- **TEXT SECTION**
□ □ □ □ □
Ostensibly, the goal of this lecture note is to illustrate that False implies anything. In passing, we also show how to construct a universal statement (i.e., forall ..., ...) as well as an existential statement (i.e., exists ..., ...).
The following property very much does not hold:
Property foo :
forall P : nat -> Prop,
(exists i : nat,
P i) ->
forall j : nat,
P j.
Indeed if one assumes that it holds, one can conclude an absurdity:
Theorem ex_falso_quodlibet_eg_False :
(forall P : nat -> Prop,
(exists i : nat,
P i) ->
forall j : nat,
P j) ->
0 = 1.
To prove this theorem, we need to construct an existential statement, which is done using ex_intro as illustrated below, picking the proposition that all natural numbers are equal to 0 as a token proposition that does not hold:
Proof.
intro H_absurd.
Check (H_absurd
(fun n : nat => 0 = n)).
(* : (exists i : nat, 0 = i) -> forall j : nat, 0 = j *)
So we need to construct an expression of type exists i : nat, 0 = i:
Check (ex_intro
(fun i : nat => 0 = i)).
(* : forall x : nat, 0 = x -> exists i : nat, 0 = i *)
We can further instantiate ex_intro with 0 and the fact that 0 is equal to itself:
Check (ex_intro
(fun i : nat => 0 = i)
0
(eq_refl 0)).
(* : exists i : nat, 0 = i *)
We now have an expression of type exists i : nat, 0 = i, so let’s further instantiate H_absurd:
Check (H_absurd
(fun n : nat => 0 = n)
(ex_intro
(fun i : nat => 0 = i)
0
(eq_refl 0))).
(* : forall j : nat, 0 = j *)
Let us pick 1, for example:
Check (H_absurd
(fun n : nat => 0 = n)
(ex_intro
(fun i : nat => 0 = i)
0
(eq_refl 0))
1).
(* : 0 = 1 *)
Which is what we wanted to prove:
exact (H_absurd
(fun n : nat => 0 = n)
(ex_intro
(fun i : nat => 0 = i)
0
(eq_refl 0))
1).
Qed.
□ □ □ □ □
- **STORED DATA**
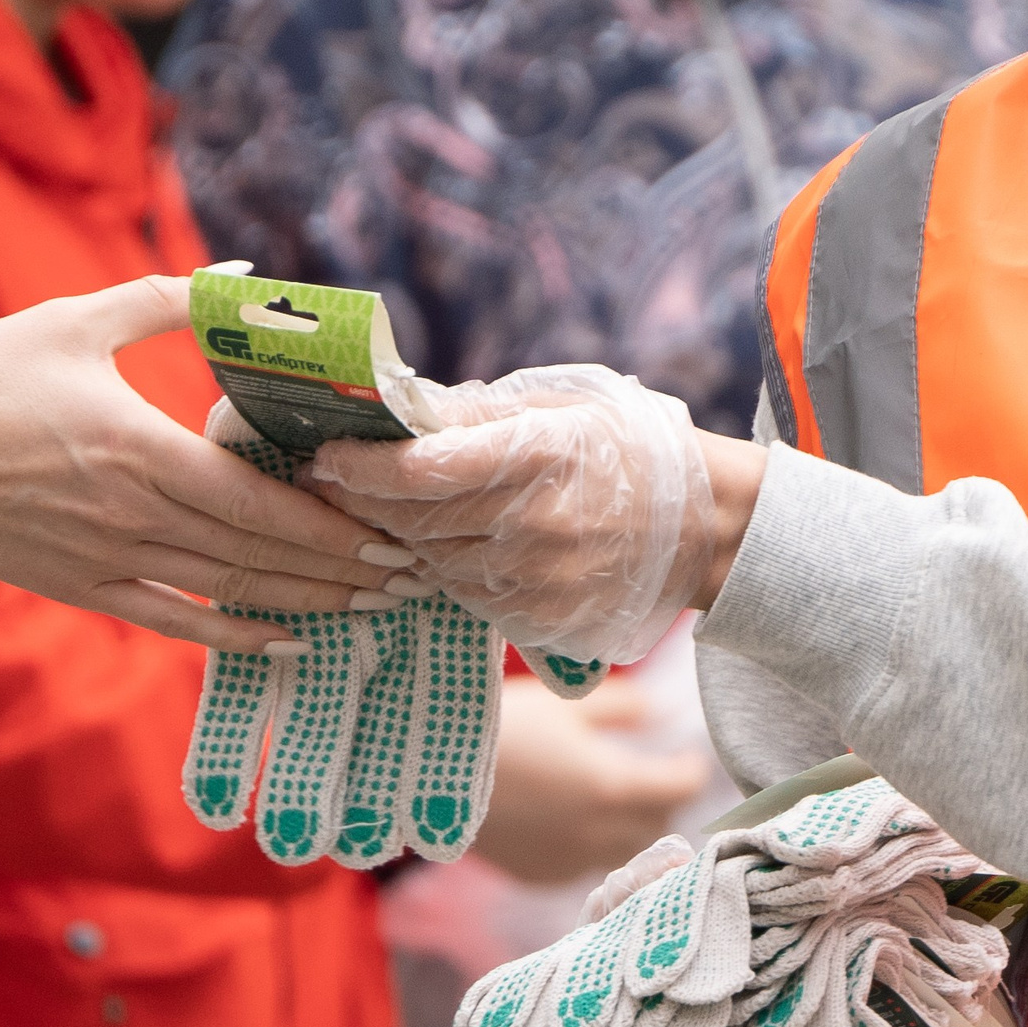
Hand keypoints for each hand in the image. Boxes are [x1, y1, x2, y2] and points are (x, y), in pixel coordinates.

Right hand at [0, 279, 417, 654]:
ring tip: (369, 609)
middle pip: (260, 554)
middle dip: (341, 570)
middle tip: (409, 575)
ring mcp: (110, 560)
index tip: (391, 532)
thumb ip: (171, 300)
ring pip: (227, 592)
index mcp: (143, 450)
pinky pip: (173, 620)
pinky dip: (232, 635)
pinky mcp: (84, 587)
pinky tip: (283, 642)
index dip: (332, 524)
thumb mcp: (77, 322)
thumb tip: (253, 277)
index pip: (260, 500)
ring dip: (304, 603)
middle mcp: (136, 517)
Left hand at [307, 365, 718, 662]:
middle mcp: (532, 525)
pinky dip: (440, 568)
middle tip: (330, 483)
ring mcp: (535, 580)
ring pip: (428, 562)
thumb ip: (477, 414)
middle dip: (361, 503)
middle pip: (411, 521)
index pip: (418, 470)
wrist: (702, 528)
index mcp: (536, 456)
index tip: (326, 456)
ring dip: (397, 537)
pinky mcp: (538, 620)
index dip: (359, 467)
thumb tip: (396, 409)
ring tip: (385, 510)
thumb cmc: (624, 448)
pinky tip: (440, 543)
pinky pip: (461, 594)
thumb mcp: (560, 406)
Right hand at [474, 677, 710, 884]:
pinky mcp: (537, 875)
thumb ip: (622, 708)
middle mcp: (598, 834)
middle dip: (662, 802)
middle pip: (658, 827)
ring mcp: (567, 862)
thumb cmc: (502, 725)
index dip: (690, 769)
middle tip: (652, 778)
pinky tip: (570, 827)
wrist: (427, 768)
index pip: (681, 787)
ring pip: (624, 855)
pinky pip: (582, 869)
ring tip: (615, 806)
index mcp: (614, 787)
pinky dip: (588, 849)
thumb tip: (655, 713)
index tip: (686, 756)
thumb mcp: (566, 703)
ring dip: (630, 831)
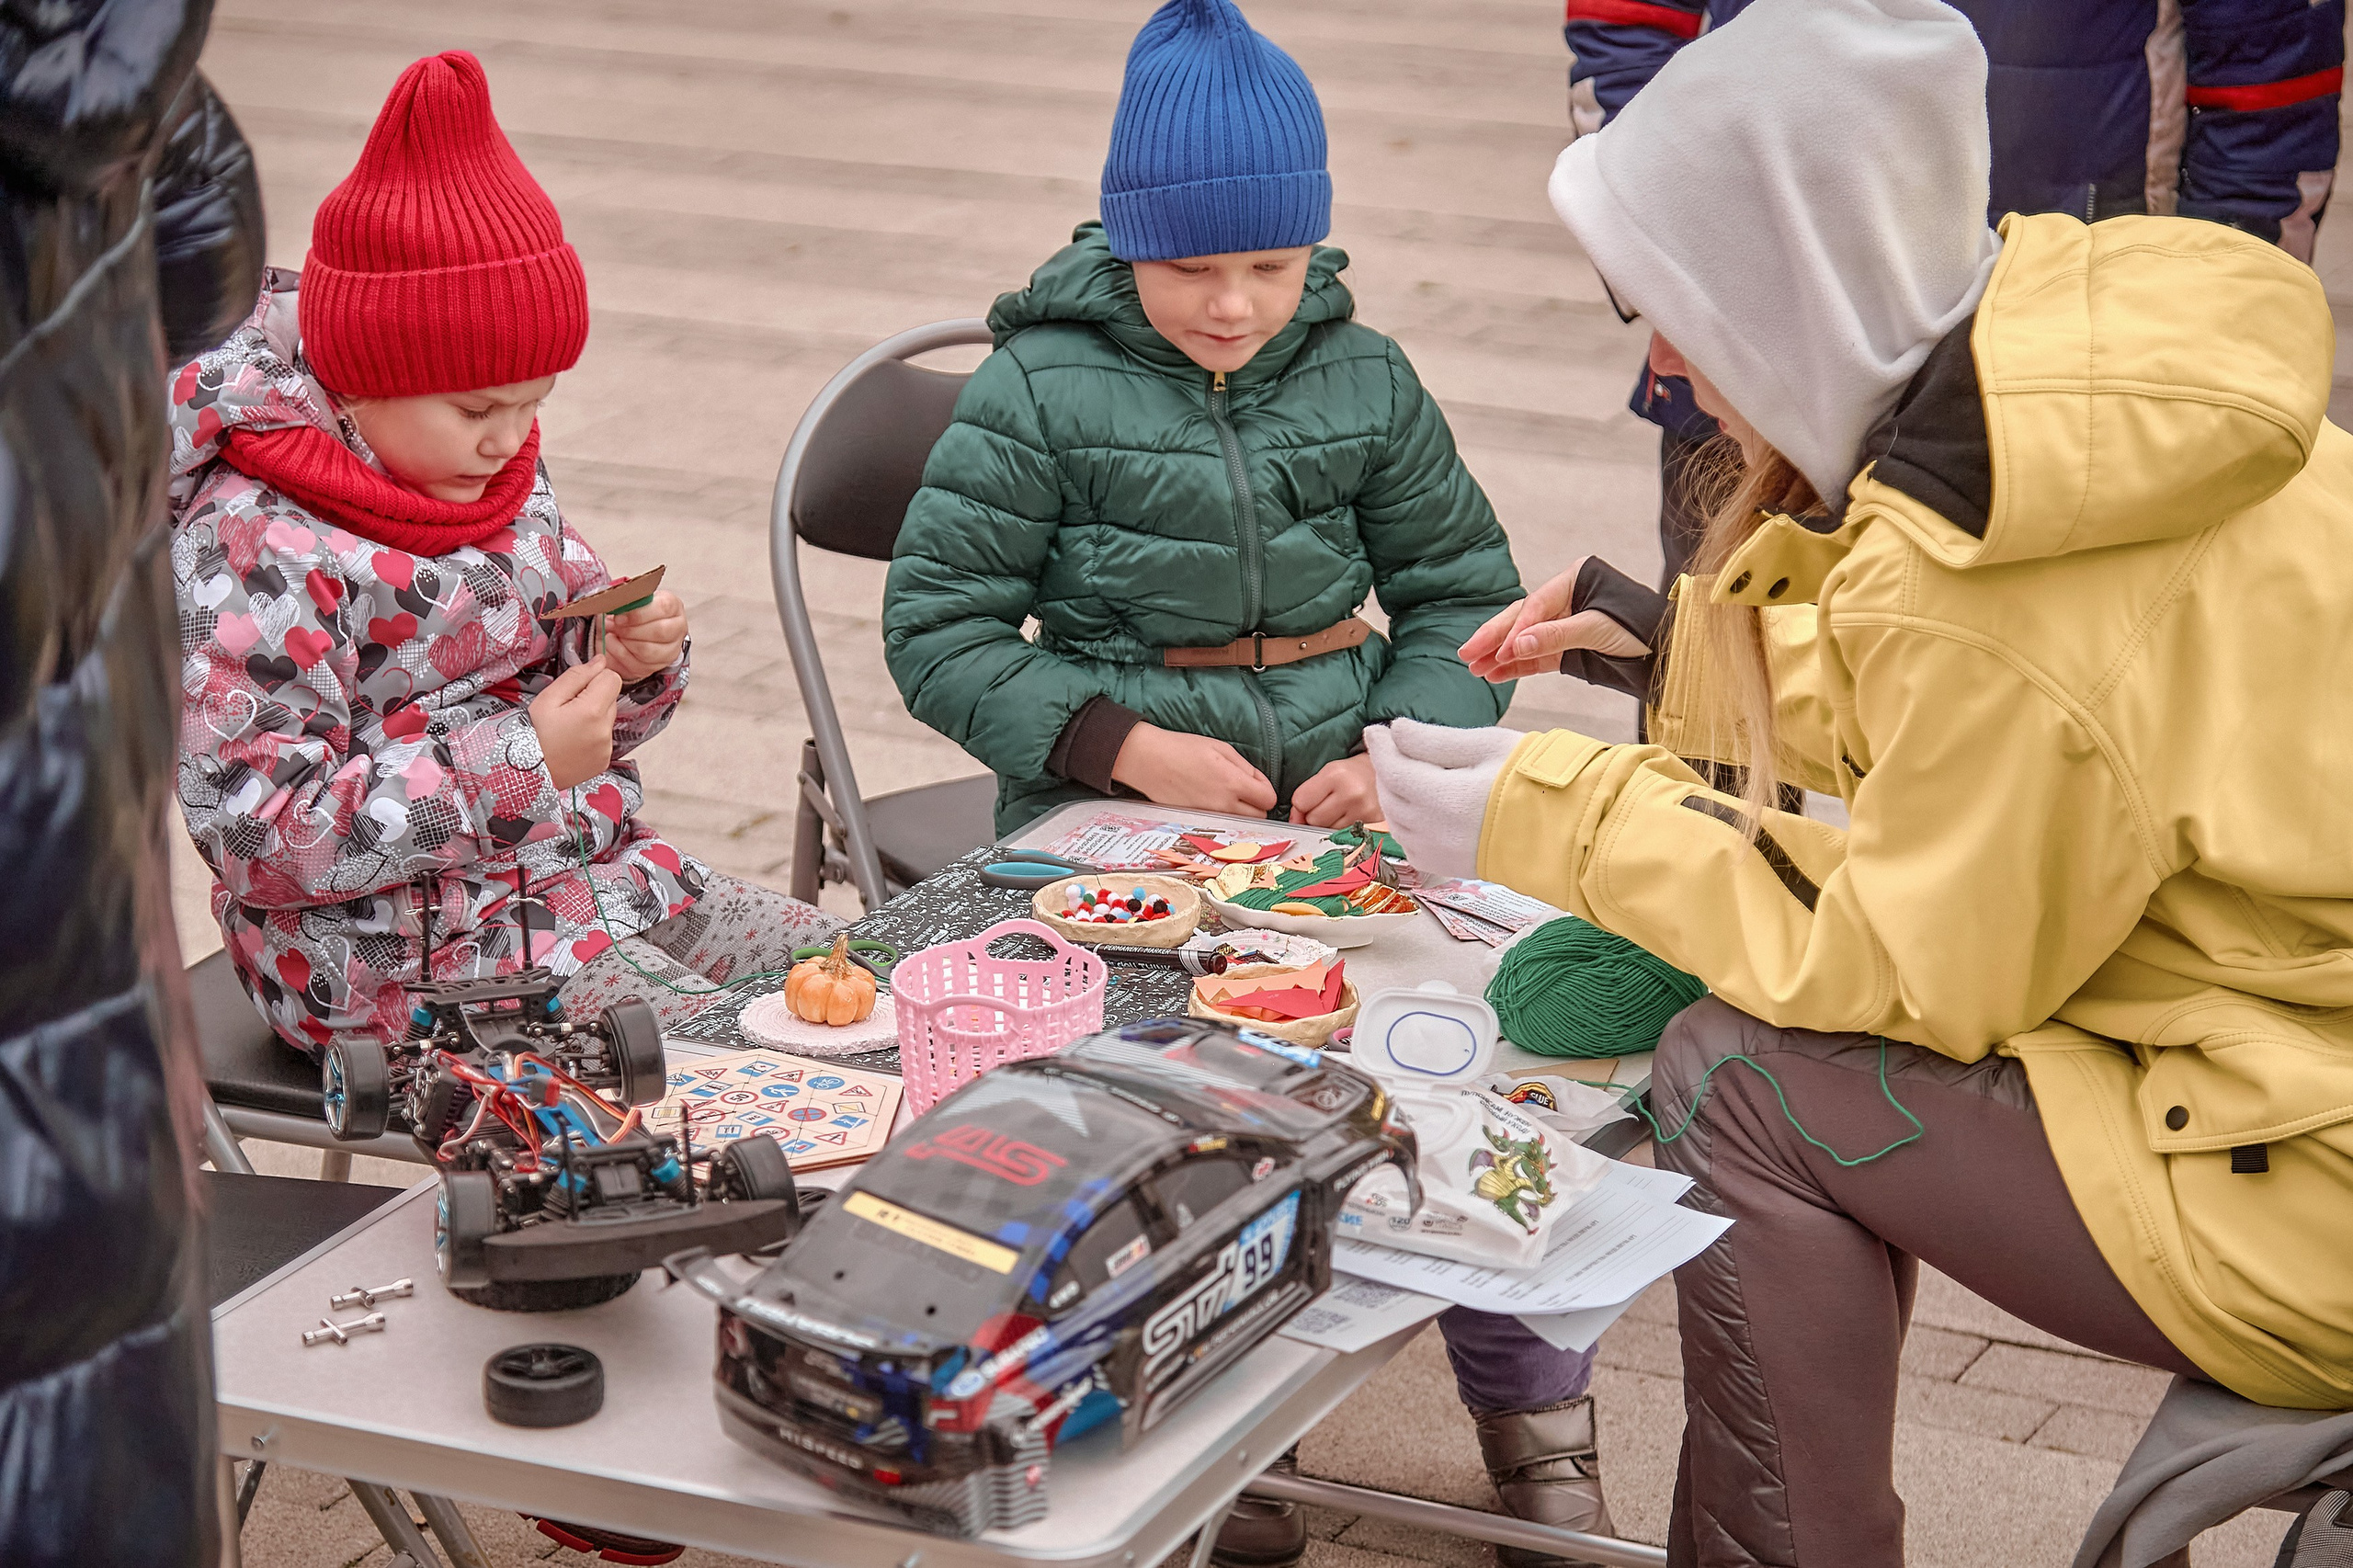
□ □ □ □ □
- **REQUIREMENT**
Please answer these about the lecture note:
(a) What does the note state as its ostensible goal?
(b) What is used to construct an existential statement?
(c) Which number is picked to instantiate "forall j : nat, 0 = j"?

- **TASK RESULT**
(a) To illustrate that False implies anything.
(b) ex_intro.
(c) 1.